La iglesia, tanto local como institucional, no es una entidad aislada de la sociedad en la que se inserta, sino que es parte de ella. Su población presenta necesidades espirituales unidas a inquietudes intelectuales, emocionales, sociales y laborales. El contexto socioeconómico que atraviesan varios países latinoamericanos contribuye al aumento del número de personas que caen en pobreza y desesperanza. Esta situación no les permite verse ni pensarse en una nueva manera de vivir.
El filósofo y economista bengalí, Amartya Sen, definió la pobreza como la ausencia o la inadecuada realización de las libertades básicas como resultado de la falta de acceso a recursos que definen a una vida digna. La pobreza no se mide solo por el nivel de ingresos, sino que esta es, tal vez, la faceta más visible, pues tiene múltiples carencias en aspectos sociales, culturales, intelectuales y emocionales que hacen a la integridad y desarrollo pleno de un individuo. Ante este panorama, entiendo que la Educación Cristiana, aquí y ahora, debe asumir el compromiso de una formación integral de la persona.
Las Escrituras revelan una atención integral a las necesidades de la gente; mencionan el desarrollo completo de Jesús mientras estuvo en la Tierra: “Jesús crecía en sabiduría y en estatura, y en el favor de Dios y de toda la gente” (Lc. 2:52, NVI). Es decir, se contempla el crecimiento intelectual, físico, espiritual, así como social y emocional. Si bien la Iglesia tiene como principal meta que los creyentes crezcan hasta alcanzar la estatura de Cristo, vemos en la obra de Jesús que no dejó descuidado ningún aspecto. En palabras de Betty Constance, la tarea del maestro no se limita solo a la enseñanza de la Palabra sino a “una disposición [...] de interesarse lo suficiente en la vida [de las personas] como para entender e identificar las áreas de necesidad y encontrar la manera de ayudarlo. [...] No es tanto resolver los problemas que les trae la vida, sino el fortalecimiento de diferentes maneras para enfrentar esos problemas” .

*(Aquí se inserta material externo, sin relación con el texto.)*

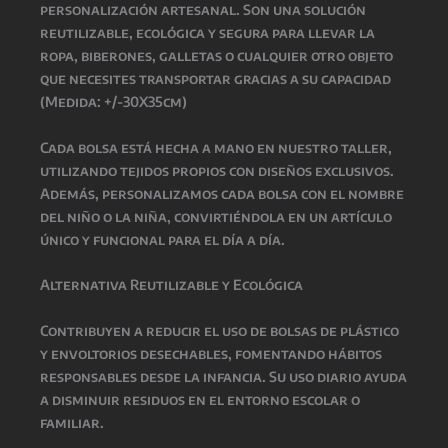
personalización artesanal. Son una solución
reutilizable, ecológica y segura para llevar la
ropa, biberones, galletas o cualquier otro objeto
que necesites transportar gracias a su capacidad
(Medida: +/-30X35cm)
Cada bolsa está hecha a mano en nuestro taller,
utilizando tejidos propios con diseños exclusivos.
Además, personalizamos cada bolsa con el nombre
del niño o la niña, convirtiéndola en un artículo
único y funcional para el día a día.
Alternativa Reutilizable y Ecológica
Contribuyen a reducir el uso de bolsas de plástico
y envoltorios desechables, fomentando hábitos
responsables desde la infancia. Su uso diario ayuda
a disminuir residuos en el entorno escolar o
familiar.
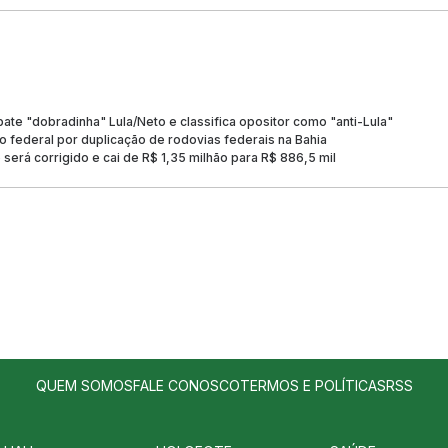
te "dobradinha" Lula/Neto e classifica opositor como "anti-Lula"
 federal por duplicação de rodovias federais na Bahia
será corrigido e cai de R$ 1,35 milhão para R$ 886,5 mil
QUEM SOMOS
FALE CONOSCO
TERMOS E POLÍTICAS
RSS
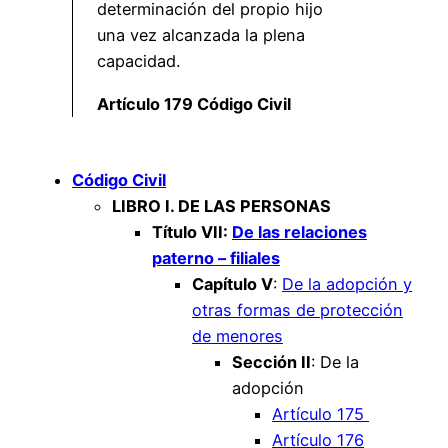
determinación del propio hijo
una vez alcanzada la plena
capacidad.
Artículo 179 Código Civil
Código Civil
LIBRO I. DE LAS PERSONAS
Título VII:
De las relaciones
paterno – filiales
Capítulo V
:
De la adopción y
otras formas de protección
de menores
Sección II
: De la
adopción
Artículo 175
Artículo 176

Es claro el desafío que tenemos como maestros de Educación Cristiana para con la comunidad de creyentes: acompañar y guiar su potencial en todas sus áreas, espiritual, primeramente, pero también emocional, intelectual, cultural, física y social. El Señor fomentaba el desarrollo total de quienes se acercaban a Él, a fin de que alcanzaran su propósito. Tal vez, como maestros, no tengamos la capacidad de suplir todas las necesidades; solo Dios la posee. Aun así, pertenecemos a un cuerpo en el que hay distintos dones y ministerios al servicio de las personas. Debemos procurar la ayuda necesaria de otros hermanos para llevar adelante nuestro propósito en el cuerpo de la iglesia local y universal.
A la vez que capacitamos a los creyentes en el conocimiento de las Escrituras, a fin de que conozcan personalmente a Dios y apliquen Sus principios a la vida diaria, es menester que comprendan cabalmente la obra de salvación de Jesús. Esta incluye la redención completa de la persona, brindándole la oportunidad de una nueva forma de vivir.
Debemos alentar la formación de los niños, los jóvenes y los adultos para que conozcan y se preparen para alcanzar los sueños de Dios para ellos, orientarlos y acompañarlos en sus estudios en todos los niveles a fin de ser calificados en servir al Señor, no solo en la iglesia, sino también como profesionales que alcancen lugares de influencia para llevar allí la Luz. Personas que ejerzan sus oficios con excelencia, dando testimonio con sus hechos. Deben saber que podemos servir y honrar a Dios en el lugar donde estemos, los estudios, la calle, la casa, la familia, con los amigos, en el trabajo. Alentarlos a dejarse transformar por la obra del Espíritu Santo, pero también por la renovación de su entendimiento para que alcancen la vida abundante integral que promete el Evangelio.
Betty Constance, Más que Maestros (Buenos Aires: Publicaciones Alianza, 2019), p. 19.